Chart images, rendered
======

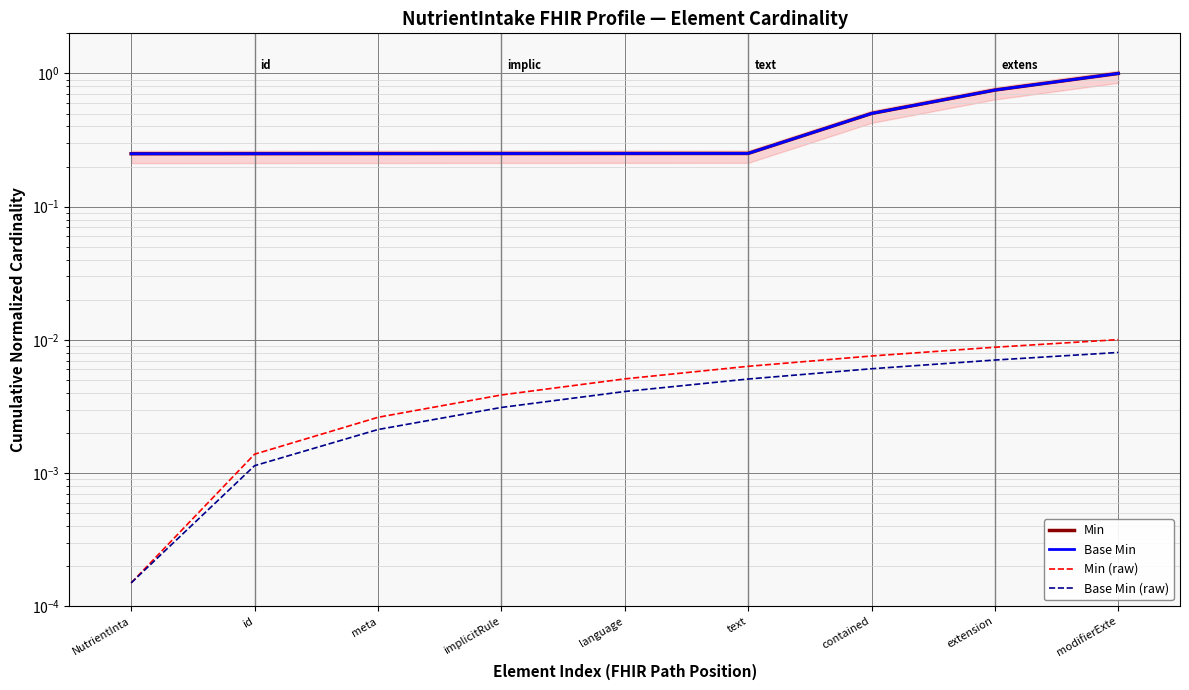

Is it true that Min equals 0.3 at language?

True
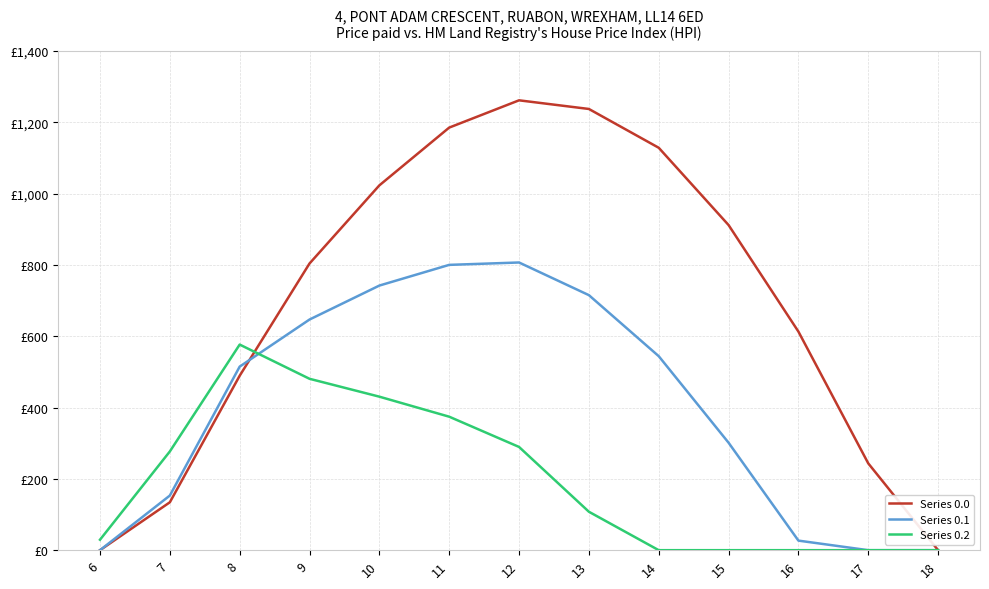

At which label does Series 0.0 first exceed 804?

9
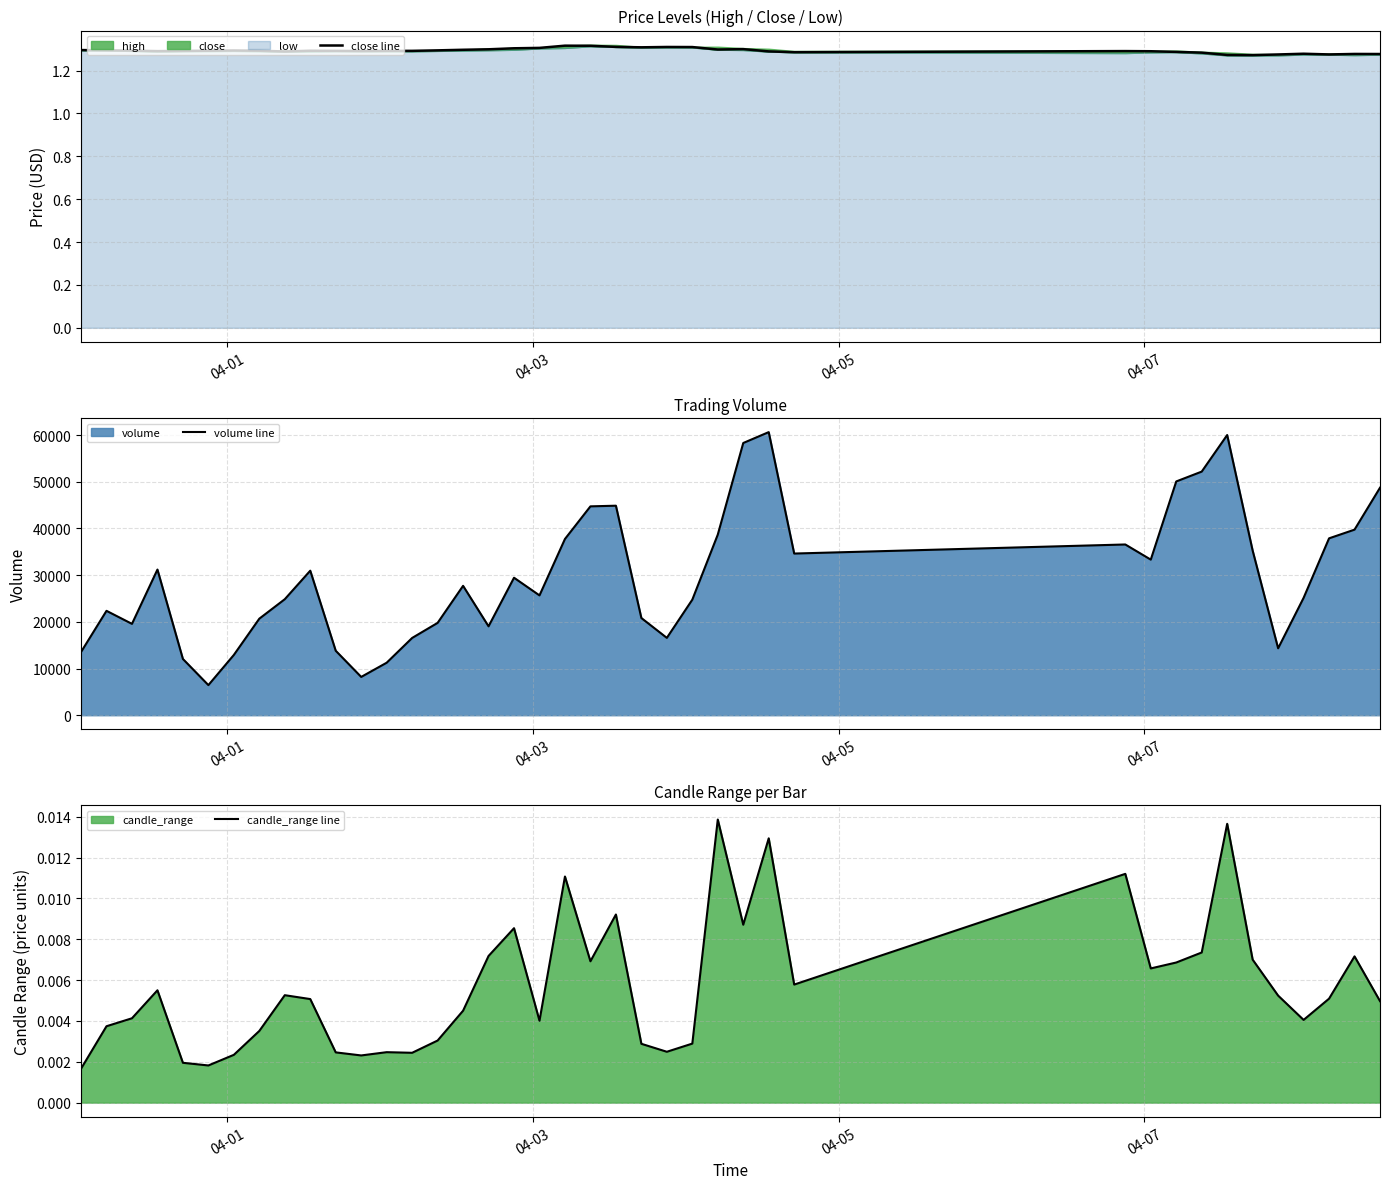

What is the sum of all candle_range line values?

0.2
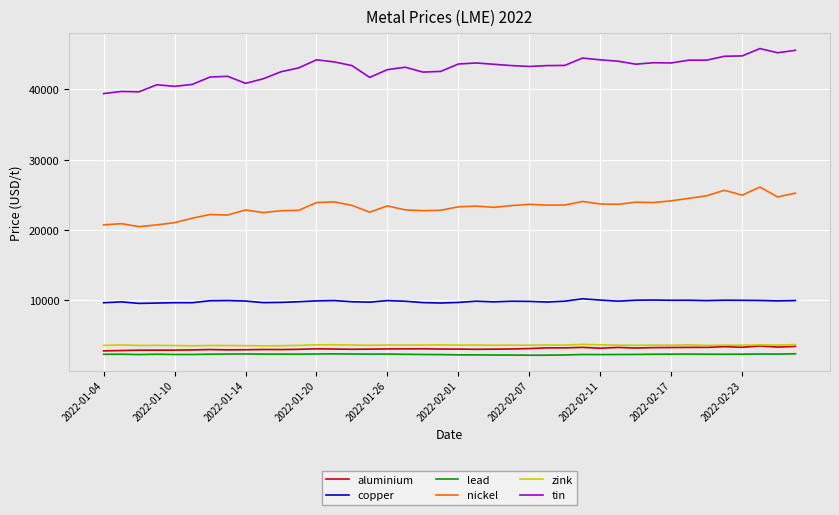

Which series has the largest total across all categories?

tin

======

_What to produce_
Please convert the records above into a numbered list, skipping the blank lines and leaving out the pictures.

_Reply to the task_
1. Is it true that Min equals 0.3 at language?
2. True
3. At which label does Series 0.0 first exceed 804?
4. 9
5. What is the sum of all candle_range line values?
6. 0.2
7. Which series has the largest total across all categories?
8. tin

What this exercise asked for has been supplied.